Directions for this task:
Extract every line of the material that contains the word "value". Case counts.

Exercise data:

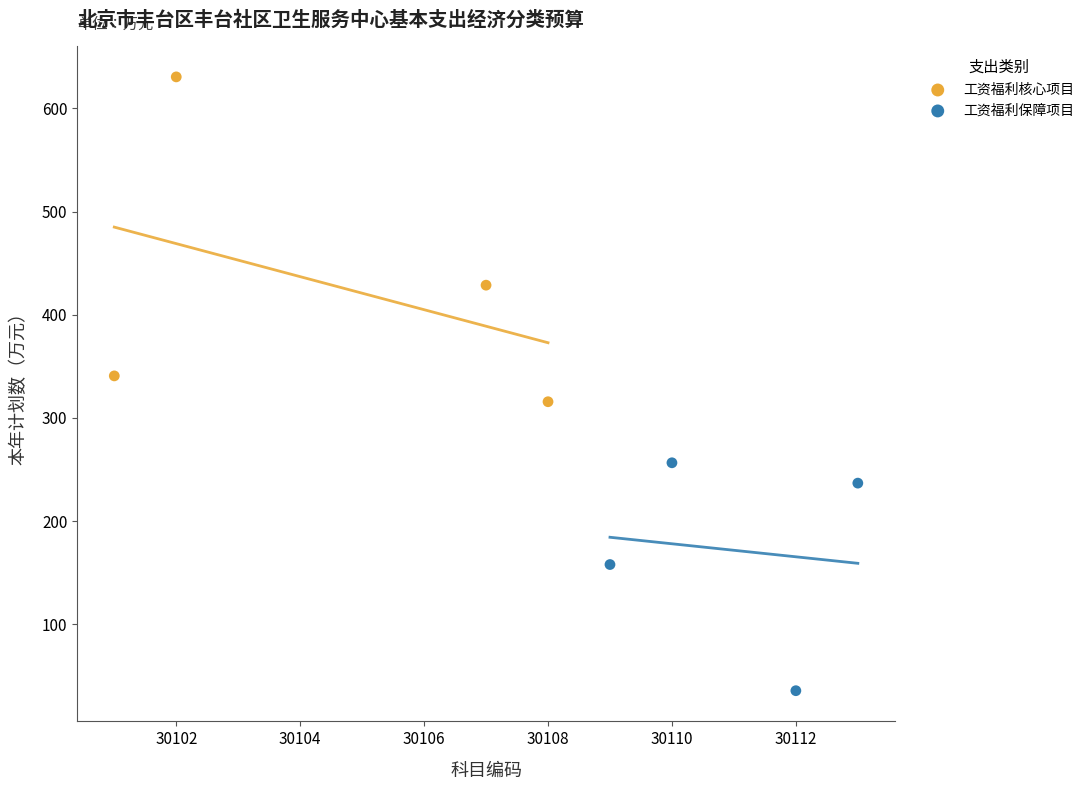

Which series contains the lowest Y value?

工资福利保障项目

---

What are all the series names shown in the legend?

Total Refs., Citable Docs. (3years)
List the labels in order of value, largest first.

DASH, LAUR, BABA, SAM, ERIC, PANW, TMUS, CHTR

Exercise solution:
Which series contains the lowest Y value?
List the labels in order of value, largest first.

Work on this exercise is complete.